The American Cancer Society estimates that approximately 29,480 men will die of prostate cancer in the United States in 2014. Many of these men were initially diagnosed with aggressive prostate cancer (so-called "high risk" prostate cancer), often with cancer that extended beyond the prostate gland itself or was of a high Gleason score, or was associated with a Prostate Specific Antigen [PSA] level > 20 ng/ml. In contrast to the more favorable outcomes in men with low and intermediate risk disease, nearly 50% of men with high-risk prostate cancer will have a recurrence of their cancer despite a complete course of treatment. One of the mainstays of care for men with high-risk prostate cancer is a combination of radiation therapy and hormone suppression (more appropriately called androgen deprivation [ADT]). Despite advances, a clear need exists for improved clinical management of high risk disease.

One of the challenges in the overall management of men with high risk prostate cancer is the lack of a reliable test allowing clinicians to monitor tumor response both during and after radiation therapy. The commonly used marker, prostate specific antigen (PSA), is less useful in men receiving ADT. In these men, the PSA is level is strongly suppressed by the ADT and is a less reliable surrogate for detecting active tumor. Importantly, ADT is given both during and for up to 3 years following radiation therapy, limiting the utility of PSA testing for an extended period of time during which the window for curative therapies may close. The development of an accurate, noninvasive monitoring test is needed, to guide early implementation of salvage strategies aimed at increasing the proportion of patients cured of their disease.

Prior research from our group and several others has demonstrated that prostate cancers nearly universally harbor stable, cancer-specific changes (modifications) of the DNA. Furthermore, published studies have shown that this modified (methylated) DNA can be readily detected in urine and blood specimens from men with primary prostate cancer.

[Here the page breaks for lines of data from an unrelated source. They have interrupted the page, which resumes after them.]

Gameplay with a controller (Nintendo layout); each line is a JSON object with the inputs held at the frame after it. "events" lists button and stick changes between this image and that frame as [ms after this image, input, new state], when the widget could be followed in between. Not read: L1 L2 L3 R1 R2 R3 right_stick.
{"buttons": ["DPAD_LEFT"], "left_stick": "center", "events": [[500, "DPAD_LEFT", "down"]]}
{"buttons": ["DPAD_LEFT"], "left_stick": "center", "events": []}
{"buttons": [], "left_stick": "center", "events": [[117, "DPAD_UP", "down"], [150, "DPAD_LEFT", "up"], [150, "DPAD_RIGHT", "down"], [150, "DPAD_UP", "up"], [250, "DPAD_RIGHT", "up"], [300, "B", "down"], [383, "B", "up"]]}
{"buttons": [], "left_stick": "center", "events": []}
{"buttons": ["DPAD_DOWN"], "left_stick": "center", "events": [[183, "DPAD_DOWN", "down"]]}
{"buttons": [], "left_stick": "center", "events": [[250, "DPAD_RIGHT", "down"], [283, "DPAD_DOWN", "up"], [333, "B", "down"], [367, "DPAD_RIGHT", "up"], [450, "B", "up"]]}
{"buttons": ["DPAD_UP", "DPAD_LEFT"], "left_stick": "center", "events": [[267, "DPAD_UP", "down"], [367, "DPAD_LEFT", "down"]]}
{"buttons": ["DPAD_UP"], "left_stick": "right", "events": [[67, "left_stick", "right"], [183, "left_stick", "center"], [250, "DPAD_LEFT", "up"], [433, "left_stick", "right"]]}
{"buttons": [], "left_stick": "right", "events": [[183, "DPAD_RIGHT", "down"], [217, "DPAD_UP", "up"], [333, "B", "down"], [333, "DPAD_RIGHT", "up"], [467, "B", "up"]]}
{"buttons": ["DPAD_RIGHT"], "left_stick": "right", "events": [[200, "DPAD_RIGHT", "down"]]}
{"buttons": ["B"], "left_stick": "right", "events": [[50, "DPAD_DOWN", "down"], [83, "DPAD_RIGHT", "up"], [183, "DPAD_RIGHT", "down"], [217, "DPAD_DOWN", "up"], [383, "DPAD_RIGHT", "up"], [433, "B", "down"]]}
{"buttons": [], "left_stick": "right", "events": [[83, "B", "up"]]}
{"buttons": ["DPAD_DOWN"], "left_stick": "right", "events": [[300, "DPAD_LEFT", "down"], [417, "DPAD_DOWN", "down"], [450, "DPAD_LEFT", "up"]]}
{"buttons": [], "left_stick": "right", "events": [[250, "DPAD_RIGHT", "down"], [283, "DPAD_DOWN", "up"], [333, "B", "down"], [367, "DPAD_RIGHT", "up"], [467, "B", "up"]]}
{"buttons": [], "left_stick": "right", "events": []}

Investigators hypothesize that large scale assessment of cancer-specific DNA changes and rearrangements in the urine and plasma of prostate cancer patients using technology developed by our group (qMBD-seq), will allow for more informative and accurate tracking of disease burden and therapeutic response in men receiving radiation therapy and ADT for high-risk prostate cancer.

Investigators have two straightforward primary objectives for this pilot study. First we will establish the background levels of modified DNA in individuals with no history of prostate cancer. Second, investigators will quantify cancer-specific methylated DNA in men with known high risk prostate cancer. Investigators will begin by collecting urine and plasma specimens from normal volunteers. In parallel investigators will collect specimens for quantitation of cancer-specific DNA modifications in men with known high-risk prostate cancer receiving standard treatment in the Department of Radiation Oncology. Patient samples will be collected at multiple time points before, during, and after radiation treatment and then will be subjected to careful DNA sequencing and analysis. This will allow investigators to simultaneously characterize and quantify prostate cancer specific DNA occurring anywhere in the genome, thereby allowing investigators to predict which patients have prostate cancer still present in their body after treatment even if the PSA is very low or undetectable. If successful, this project will be an important first step in the development of a noninvasive test to track disease burden and therapeutic response during and after radiation therapy for high-risk prostate cancer.